### [ABOUT THIS TASK]
The following entries should be restated word for word, pictures excluded.

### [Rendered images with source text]
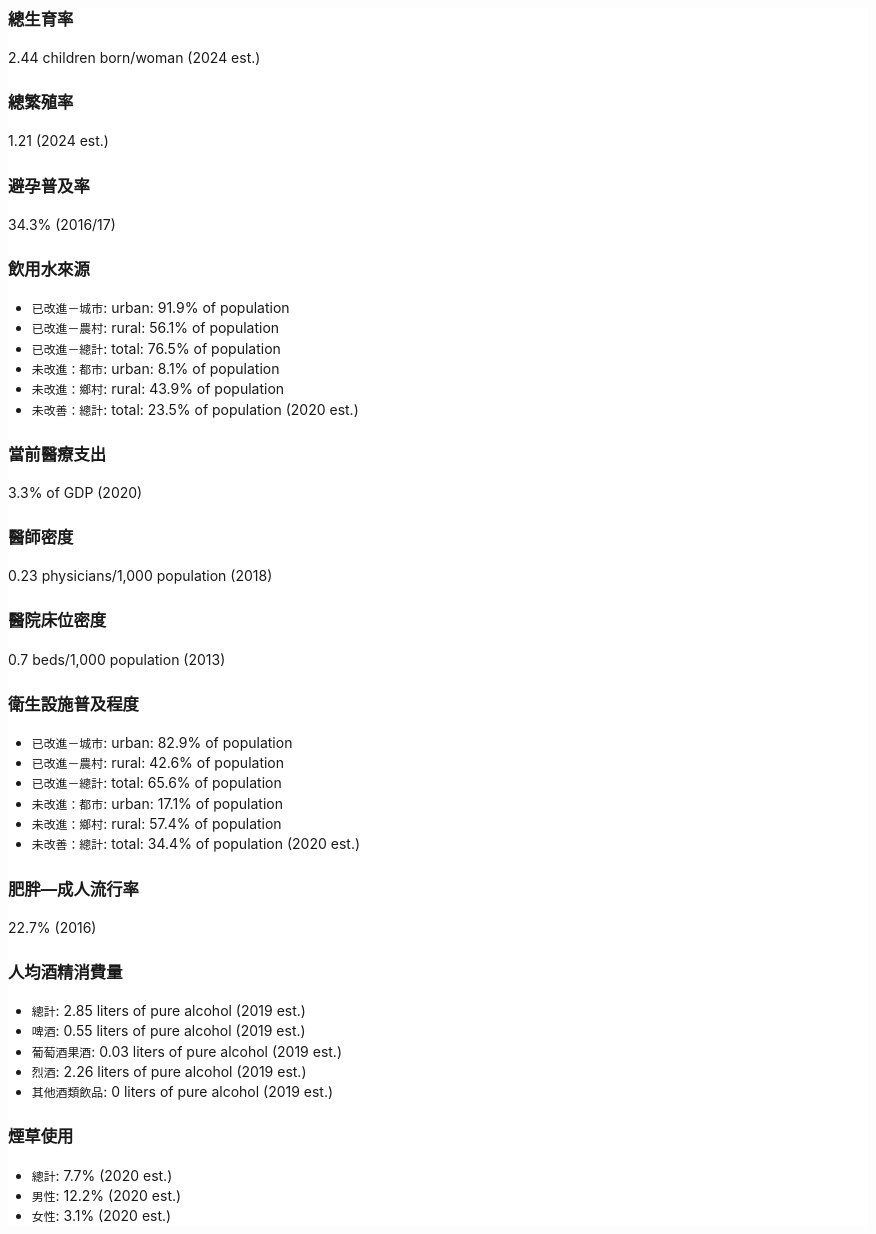 ### 總生育率
2.44 children born/woman (2024 est.)

### 總繁殖率
1.21 (2024 est.)

### 避孕普及率
34.3% (2016/17)

### 飲用水來源
- `已改進－城市`: urban: 91.9% of population
- `已改進－農村`: rural: 56.1% of population
- `已改進－總計`: total: 76.5% of population
- `未改進：都市`: urban: 8.1% of population
- `未改進：鄉村`: rural: 43.9% of population
- `未改善：總計`: total: 23.5% of population (2020 est.)

### 當前醫療支出
3.3% of GDP (2020)

### 醫師密度
0.23 physicians/1,000 population (2018)

### 醫院床位密度
0.7 beds/1,000 population (2013)

### 衛生設施普及程度
- `已改進－城市`: urban: 82.9% of population
- `已改進－農村`: rural: 42.6% of population
- `已改進－總計`: total: 65.6% of population
- `未改進：都市`: urban: 17.1% of population
- `未改進：鄉村`: rural: 57.4% of population
- `未改善：總計`: total: 34.4% of population (2020 est.)

### 肥胖—成人流行率
22.7% (2016)

### 人均酒精消費量
- `總計`: 2.85 liters of pure alcohol (2019 est.)
- `啤酒`: 0.55 liters of pure alcohol (2019 est.)
- `葡萄酒果酒`: 0.03 liters of pure alcohol (2019 est.)
- `烈酒`: 2.26 liters of pure alcohol (2019 est.)
- `其他酒類飲品`: 0 liters of pure alcohol (2019 est.)

### 煙草使用
- `總計`: 7.7% (2020 est.)
- `男性`: 12.2% (2020 est.)
- `女性`: 3.1% (2020 est.)
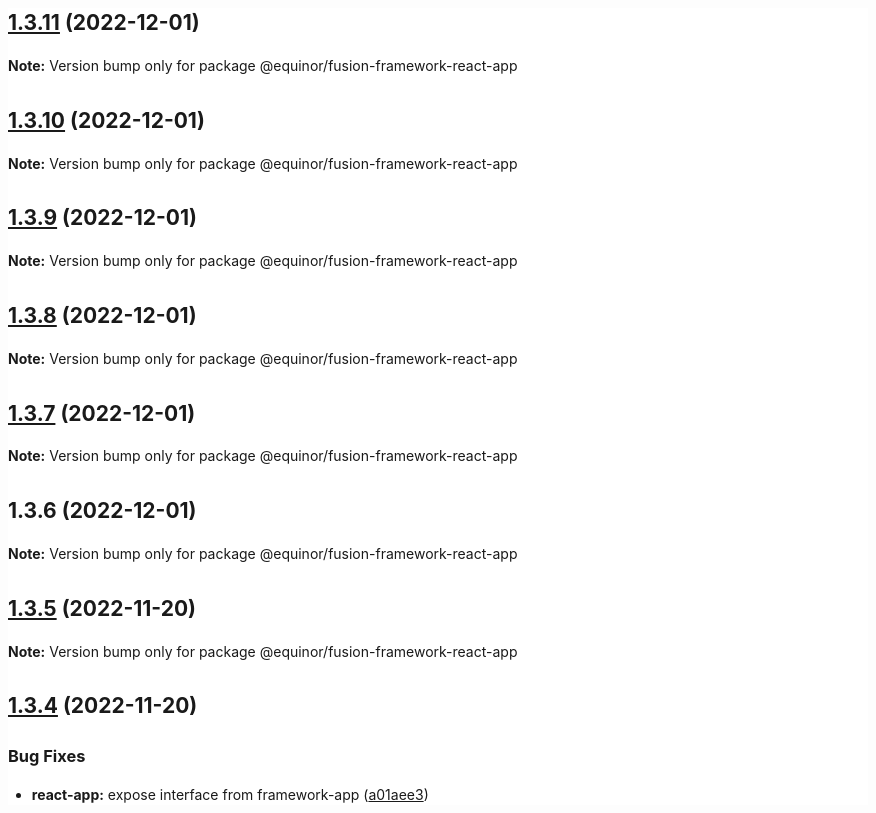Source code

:## [1.3.11](https://github.com/equinor/fusion-framework/compare/@equinor/fusion-framework-react-app@1.3.10...@equinor/fusion-framework-react-app@1.3.11) (2022-12-01)

**Note:** Version bump only for package @equinor/fusion-framework-react-app

## [1.3.10](https://github.com/equinor/fusion-framework/compare/@equinor/fusion-framework-react-app@1.3.9...@equinor/fusion-framework-react-app@1.3.10) (2022-12-01)

**Note:** Version bump only for package @equinor/fusion-framework-react-app

## [1.3.9](https://github.com/equinor/fusion-framework/compare/@equinor/fusion-framework-react-app@1.3.8...@equinor/fusion-framework-react-app@1.3.9) (2022-12-01)

**Note:** Version bump only for package @equinor/fusion-framework-react-app

## [1.3.8](https://github.com/equinor/fusion-framework/compare/@equinor/fusion-framework-react-app@1.3.7...@equinor/fusion-framework-react-app@1.3.8) (2022-12-01)

**Note:** Version bump only for package @equinor/fusion-framework-react-app

## [1.3.7](https://github.com/equinor/fusion-framework/compare/@equinor/fusion-framework-react-app@1.3.6...@equinor/fusion-framework-react-app@1.3.7) (2022-12-01)

**Note:** Version bump only for package @equinor/fusion-framework-react-app

## 1.3.6 (2022-12-01)

**Note:** Version bump only for package @equinor/fusion-framework-react-app

## [1.3.5](https://github.com/equinor/fusion-framework/compare/@equinor/fusion-framework-react-app@1.3.4...@equinor/fusion-framework-react-app@1.3.5) (2022-11-20)

**Note:** Version bump only for package @equinor/fusion-framework-react-app

## [1.3.4](https://github.com/equinor/fusion-framework/compare/@equinor/fusion-framework-react-app@1.3.3...@equinor/fusion-framework-react-app@1.3.4) (2022-11-20)

### Bug Fixes

-   **react-app:** expose interface from framework-app ([a01aee3](https://github.com/equinor/fusion-framework/commit/a01aee3a32a74c821fdc93624aaf4173c0fcc4e1))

### [RESULT FOR THIS EXERCISE]
 ### 總生育率
2.44 children born/woman (2024 est.)

### 總繁殖率
1.21 (2024 est.)

### 避孕普及率
34.3% (2016/17)

### 飲用水來源
- `已改進－城市`: urban: 91.9% of population
- `已改進－農村`: rural: 56.1% of population
- `已改進－總計`: total: 76.5% of population
- `未改進：都市`: urban: 8.1% of population
- `未改進：鄉村`: rural: 43.9% of population
- `未改善：總計`: total: 23.5% of population (2020 est.)

### 當前醫療支出
3.3% of GDP (2020)

### 醫師密度
0.23 physicians/1,000 population (2018)

### 醫院床位密度
0.7 beds/1,000 population (2013)

### 衛生設施普及程度
- `已改進－城市`: urban: 82.9% of population
- `已改進－農村`: rural: 42.6% of population
- `已改進－總計`: total: 65.6% of population
- `未改進：都市`: urban: 17.1% of population
- `未改進：鄉村`: rural: 57.4% of population
- `未改善：總計`: total: 34.4% of population (2020 est.)

### 肥胖—成人流行率
22.7% (2016)

### 人均酒精消費量
- `總計`: 2.85 liters of pure alcohol (2019 est.)
- `啤酒`: 0.55 liters of pure alcohol (2019 est.)
- `葡萄酒果酒`: 0.03 liters of pure alcohol (2019 est.)
- `烈酒`: 2.26 liters of pure alcohol (2019 est.)
- `其他酒類飲品`: 0 liters of pure alcohol (2019 est.)

### 煙草使用
- `總計`: 7.7% (2020 est.)
- `男性`: 12.2% (2020 est.)
- `女性`: 3.1% (2020 est.)
Source code

:## [1.3.11](https://github.com/equinor/fusion-framework/compare/@equinor/fusion-framework-react-app@1.3.10...@equinor/fusion-framework-react-app@1.3.11) (2022-12-01)

**Note:** Version bump only for package @equinor/fusion-framework-react-app

## [1.3.10](https://github.com/equinor/fusion-framework/compare/@equinor/fusion-framework-react-app@1.3.9...@equinor/fusion-framework-react-app@1.3.10) (2022-12-01)

**Note:** Version bump only for package @equinor/fusion-framework-react-app

## [1.3.9](https://github.com/equinor/fusion-framework/compare/@equinor/fusion-framework-react-app@1.3.8...@equinor/fusion-framework-react-app@1.3.9) (2022-12-01)

**Note:** Version bump only for package @equinor/fusion-framework-react-app

## [1.3.8](https://github.com/equinor/fusion-framework/compare/@equinor/fusion-framework-react-app@1.3.7...@equinor/fusion-framework-react-app@1.3.8) (2022-12-01)

**Note:** Version bump only for package @equinor/fusion-framework-react-app

## [1.3.7](https://github.com/equinor/fusion-framework/compare/@equinor/fusion-framework-react-app@1.3.6...@equinor/fusion-framework-react-app@1.3.7) (2022-12-01)

**Note:** Version bump only for package @equinor/fusion-framework-react-app

## 1.3.6 (2022-12-01)

**Note:** Version bump only for package @equinor/fusion-framework-react-app

## [1.3.5](https://github.com/equinor/fusion-framework/compare/@equinor/fusion-framework-react-app@1.3.4...@equinor/fusion-framework-react-app@1.3.5) (2022-11-20)

**Note:** Version bump only for package @equinor/fusion-framework-react-app

## [1.3.4](https://github.com/equinor/fusion-framework/compare/@equinor/fusion-framework-react-app@1.3.3...@equinor/fusion-framework-react-app@1.3.4) (2022-11-20)

### Bug Fixes

-   **react-app:** expose interface from framework-app ([a01aee3](https://github.com/equinor/fusion-framework/commit/a01aee3a32a74c821fdc93624aaf4173c0fcc4e1))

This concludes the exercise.